## [WHAT IS EXPECTED]
Return every line in the material below that contains the string "middle".

-=-=-

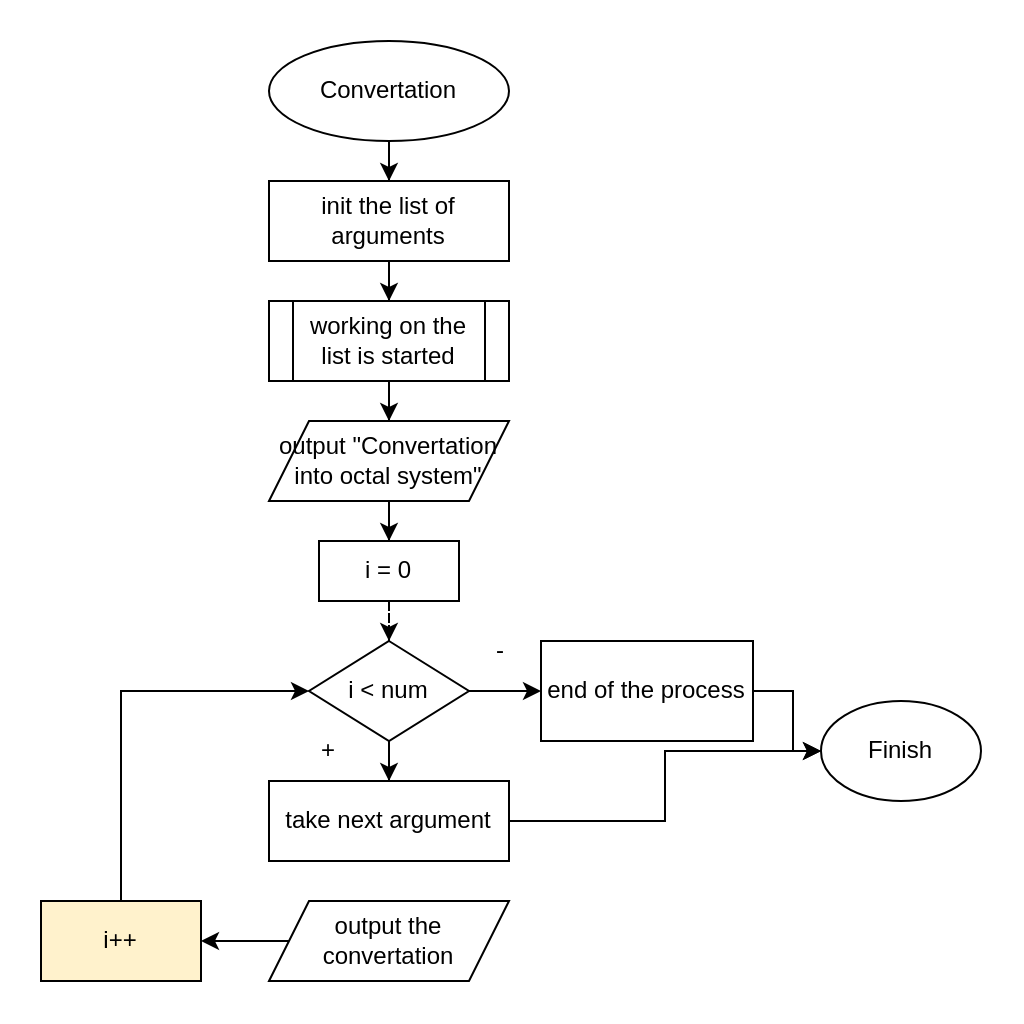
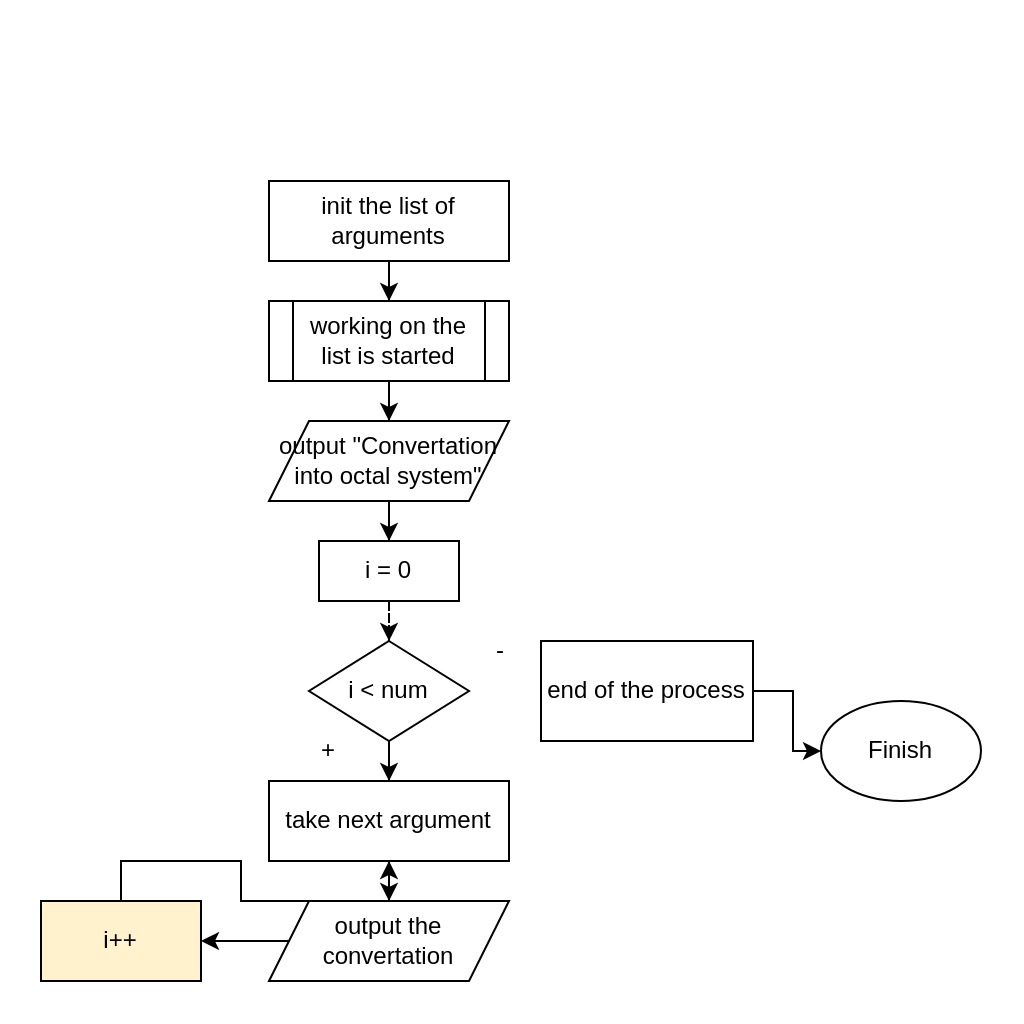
  <mxCell id="0" />
  <mxCell id="1" parent="0" />
- <mxCell id="2" value="" style="edgeStyle=orthogonalEdgeStyle;rounded=0;orthogonalLoop=1;jettySize=auto;html=1;" edge="1" parent="1" source="3" target="5"><mxGeometry relative="1" as="geometry" /></mxCell>
- <mxCell id="3" value="Convertation" style="ellipse;whiteSpace=wrap;html=1;" vertex="1" parent="1"><mxGeometry x="134" y="20" width="120" height="50" as="geometry" /></mxCell>
  <mxCell id="4" value="" style="edgeStyle=orthogonalEdgeStyle;rounded=0;orthogonalLoop=1;jettySize=auto;html=1;" edge="1" parent="1" source="5" target="7"><mxGeometry relative="1" as="geometry" /></mxCell>
  <mxCell id="5" value="init the list of arguments" style="whiteSpace=wrap;html=1;" vertex="1" parent="1"><mxGeometry x="134" y="90" width="120" height="40" as="geometry" /></mxCell>
  <mxCell id="6" value="" style="edgeStyle=orthogonalEdgeStyle;rounded=0;orthogonalLoop=1;jettySize=auto;html=1;" edge="1" parent="1" source="7" target="9"><mxGeometry relative="1" as="geometry" /></mxCell>
  <mxCell id="7" value="working on the list is started" style="shape=process;whiteSpace=wrap;html=1;backgroundOutline=1;" vertex="1" parent="1"><mxGeometry x="134" y="150" width="120" height="40" as="geometry" /></mxCell>
  <mxCell id="8" value="" style="edgeStyle=orthogonalEdgeStyle;rounded=0;orthogonalLoop=1;jettySize=auto;html=1;" edge="1" parent="1" source="9" target="11"><mxGeometry relative="1" as="geometry" /></mxCell>
  <mxCell id="9" value="output &quot;Convertation into octal system&quot;" style="shape=parallelogram;perimeter=parallelogramPerimeter;whiteSpace=wrap;html=1;fixedSize=1;" vertex="1" parent="1"><mxGeometry x="134" y="210" width="120" height="40" as="geometry" /></mxCell>
  <mxCell id="10" value="" style="edgeStyle=orthogonalEdgeStyle;rounded=0;orthogonalLoop=1;jettySize=auto;html=1;dashed=1;" edge="1" parent="1" source="11" target="14"><mxGeometry relative="1" as="geometry" /></mxCell>
  <mxCell id="11" value="i = 0" style="whiteSpace=wrap;html=1;" vertex="1" parent="1"><mxGeometry x="159" y="270" width="70" height="30" as="geometry" /></mxCell>
  <mxCell id="12" value="" style="edgeStyle=orthogonalEdgeStyle;rounded=0;orthogonalLoop=1;jettySize=auto;html=1;" edge="1" parent="1" source="14" target="16"><mxGeometry relative="1" as="geometry" /></mxCell>
- <mxCell id="13" value="" style="edgeStyle=orthogonalEdgeStyle;rounded=0;orthogonalLoop=1;jettySize=auto;html=1;" edge="1" parent="1" source="14" target="22"><mxGeometry relative="1" as="geometry" /></mxCell>
  <mxCell id="14" value="i &amp;lt; num" style="rhombus;whiteSpace=wrap;html=1;" vertex="1" parent="1"><mxGeometry x="154" y="320" width="80" height="50" as="geometry" /></mxCell>
- <mxCell id="15" value="" style="edgeStyle=orthogonalEdgeStyle;rounded=0;orthogonalLoop=1;jettySize=auto;html=1;" edge="1" parent="1" source="16" target="23"><mxGeometry relative="1" as="geometry" /></mxCell>
+ <mxCell id="15" value="" style="edgeStyle=orthogonalEdgeStyle;rounded=0;orthogonalLoop=1;jettySize=auto;html=1;" edge="1" parent="1" source="16" target="18"><mxGeometry relative="1" as="geometry" /></mxCell>
  <mxCell id="16" value="take next argument" style="whiteSpace=wrap;html=1;" vertex="1" parent="1"><mxGeometry x="134" y="390" width="120" height="40" as="geometry" /></mxCell>
  <mxCell id="17" value="" style="edgeStyle=orthogonalEdgeStyle;rounded=0;orthogonalLoop=1;jettySize=auto;html=1;" edge="1" parent="1" source="18" target="20"><mxGeometry relative="1" as="geometry" /></mxCell>
  <mxCell id="18" value="output the convertation" style="shape=parallelogram;perimeter=parallelogramPerimeter;whiteSpace=wrap;html=1;fixedSize=1;" vertex="1" parent="1"><mxGeometry x="134" y="450" width="120" height="40" as="geometry" /></mxCell>
- <mxCell id="19" style="edgeStyle=orthogonalEdgeStyle;rounded=0;orthogonalLoop=1;jettySize=auto;html=1;exitX=0.5;exitY=0;exitDx=0;exitDy=0;entryX=0;entryY=0.5;entryDx=0;entryDy=0;" edge="1" parent="1" source="20" target="14"><mxGeometry relative="1" as="geometry" /></mxCell>
+ <mxCell id="19" style="edgeStyle=orthogonalEdgeStyle;rounded=0;orthogonalLoop=1;jettySize=auto;html=1;exitX=0.5;exitY=0;exitDx=0;exitDy=0;" edge="1" parent="1" source="20" target="16"><mxGeometry relative="1" as="geometry" /></mxCell>
  <mxCell id="20" value="i++" style="whiteSpace=wrap;html=1;fillColor=#fff2cc;" vertex="1" parent="1"><mxGeometry x="20" y="450" width="80" height="40" as="geometry" /></mxCell>
  <mxCell id="21" value="" style="edgeStyle=orthogonalEdgeStyle;rounded=0;orthogonalLoop=1;jettySize=auto;html=1;" edge="1" parent="1" source="22" target="23"><mxGeometry relative="1" as="geometry" /></mxCell>
  <mxCell id="22" value="end of the process" style="whiteSpace=wrap;html=1;" vertex="1" parent="1"><mxGeometry x="270" y="320" width="106" height="50" as="geometry" /></mxCell>
  <mxCell id="23" value="Finish" style="ellipse;whiteSpace=wrap;html=1;" vertex="1" parent="1"><mxGeometry x="410" y="350" width="80" height="50" as="geometry" /></mxCell>
  <mxCell id="24" value="+" style="text;html=1;align=center;verticalAlign=middle;whiteSpace=wrap;rounded=0;" vertex="1" parent="1"><mxGeometry x="134" y="360" width="60" height="30" as="geometry" /></mxCell>
  <mxCell id="25" value="-" style="text;html=1;align=center;verticalAlign=middle;whiteSpace=wrap;rounded=0;" vertex="1" parent="1"><mxGeometry x="220" y="310" width="60" height="30" as="geometry" /></mxCell>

-=-=-

## [COMPLETED EXERCISE]
  <mxCell id="24" value="+" style="text;html=1;align=center;verticalAlign=middle;whiteSpace=wrap;rounded=0;" vertex="1" parent="1"><mxGeometry x="134" y="360" width="60" height="30" as="geometry" /></mxCell>
  <mxCell id="25" value="-" style="text;html=1;align=center;verticalAlign=middle;whiteSpace=wrap;rounded=0;" vertex="1" parent="1"><mxGeometry x="220" y="310" width="60" height="30" as="geometry" /></mxCell>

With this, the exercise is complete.